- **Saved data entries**
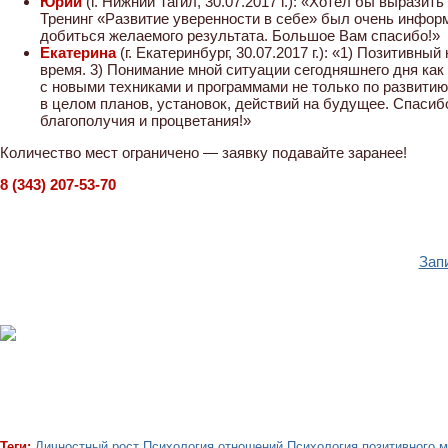
Юрий
(г. Нижний Тагил, 30.07.2017 г.): «Хотел бы вырази
Тренинг «Развитие уверенности в себе» был очень инфор
добиться желаемого результата. Большое Вам спасибо!»
Екатерина
(г. Екатеринбург, 30.07.2017 г.): «1) Позитивны
время. 3) Понимание мной ситуации сегодняшнего дня как
с новыми техниками и программами не только по развитию 
в целом планов, установок, действий на будущее. Спасиб
благополучия и процветания!»
Количество мест ограничено — заявку подавайте заранее!
8 (343) 207-53-70
Зап
Теги:
Личностный рост
Психология отношений
Психология позитивного 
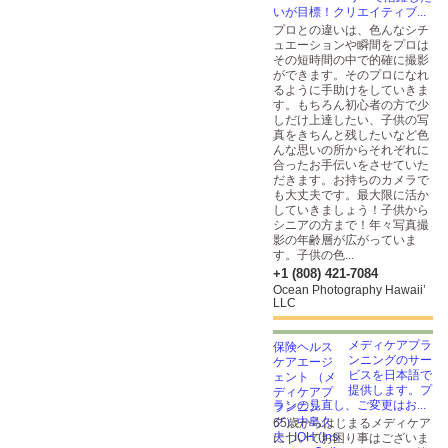
いが目標！クリエイティブ...
プロとの違いは、色んなシチ
ュエーションや瞬間をプロは
その短時間の中で的確に撮影
ができます。そのプロになれ
るように手助けをしていきま
す。もちろん初心者の方で少
しだけ上達したい、子供の写
真をきちんと残したいなど色
んな思いの所からそれぞれに
合ったお手伝いをさせていた
だきます。お持ちのカメラで
も大丈夫です。最大限に活か
していきましょう！子供から
シニアの方まで！年々写真撮
影の年齢層が広がっていま
す。子供の色...
+1 (808) 421-7084
Ocean Photography Hawaii’
LLC
メディケアプラ
ンニングのサー
ビスを日本語で
提供します。プ
ランの見直し、ご変更はお...
65歳からはじまるメディケア
についてお困り事はございま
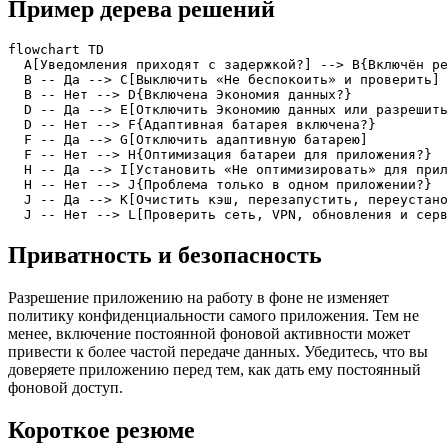
Пример дерева решений
flowchart TD

  A[Уведомления приходят с задержкой?] --> B{Включён ре
  B -- Да --> C[Выключить «Не беспокоить» и проверить]

  B -- Нет --> D{Включена Экономия данных?}

  D -- Да --> E[Отключить Экономию данных или разрешить
  D -- Нет --> F{Адаптивная батарея включена?}

  F -- Да --> G[Отключить адаптивную батарею]

  F -- Нет --> H{Оптимизация батареи для приложения?}

  H -- Да --> I[Установить «Не оптимизировать» для прил
  H -- Нет --> J{Проблема только в одном приложении?}

  J -- Да --> K[Очистить кэш, перезапустить, переустано
  J -- Нет --> L[Проверить сеть, VPN, обновления и серв
Приватность и безопасность
Разрешение приложению на работу в фоне не изменяет
политику конфиденциальности самого приложения. Тем не
менее, включение постоянной фоновой активности может
привести к более частой передаче данных. Убедитесь, что вы
доверяете приложению перед тем, как дать ему постоянный
фоновой доступ.
Короткое резюме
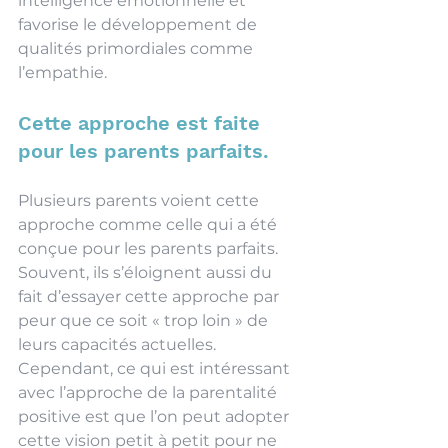
intelligence émotionnelle et 
favorise le développement de 
qualités primordiales comme 
l’empathie. 
Cette approche est faite 
pour les parents parfaits. 
Plusieurs parents voient cette 
approche comme celle qui a été 
conçue pour les parents parfaits. 
Souvent, ils s’éloignent aussi du 
fait d’essayer cette approche par 
peur que ce soit « trop loin » de 
leurs capacités actuelles. 
Cependant, ce qui est intéressant 
avec l’approche de la parentalité 
positive est que l’on peut adopter 
cette vision petit à petit pour ne 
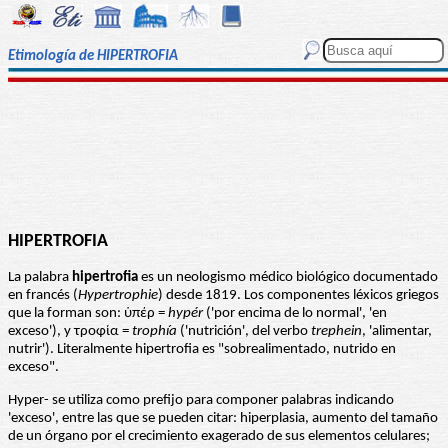
Etimología de HIPERTROFIA
HIPERTROFIA
La palabra
hipertrofia
es un neologismo médico biológico documentado
en francés (
Hypertrophie
) desde 1819. Los componentes léxicos griegos
que la forman son: ὑπέρ =
hypér
('por encima de lo normal', 'en
exceso'), y τροφία =
trophía
('nutrición', del verbo
trephein
, 'alimentar,
nutrir'). Literalmente hipertrofia es "sobrealimentado, nutrido en
exceso".
Hyper- se utiliza como prefijo para componer palabras indicando
'exceso', entre las que se pueden citar: hiperplasia, aumento del tamaño
de un órgano por el crecimiento exagerado de sus elementos celulares;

- **JOB**
The required output is every line of the entries, starting at the one that contains "que la forman" and ending at the last, copied exactly.

- **SOLVED PROBLEM**
que la forman son: ὑπέρ =
hypér
('por encima de lo normal', 'en
exceso'), y τροφία =
trophía
('nutrición', del verbo
trephein
, 'alimentar,
nutrir'). Literalmente hipertrofia es "sobrealimentado, nutrido en
exceso".
Hyper- se utiliza como prefijo para componer palabras indicando
'exceso', entre las que se pueden citar: hiperplasia, aumento del tamaño
de un órgano por el crecimiento exagerado de sus elementos celulares;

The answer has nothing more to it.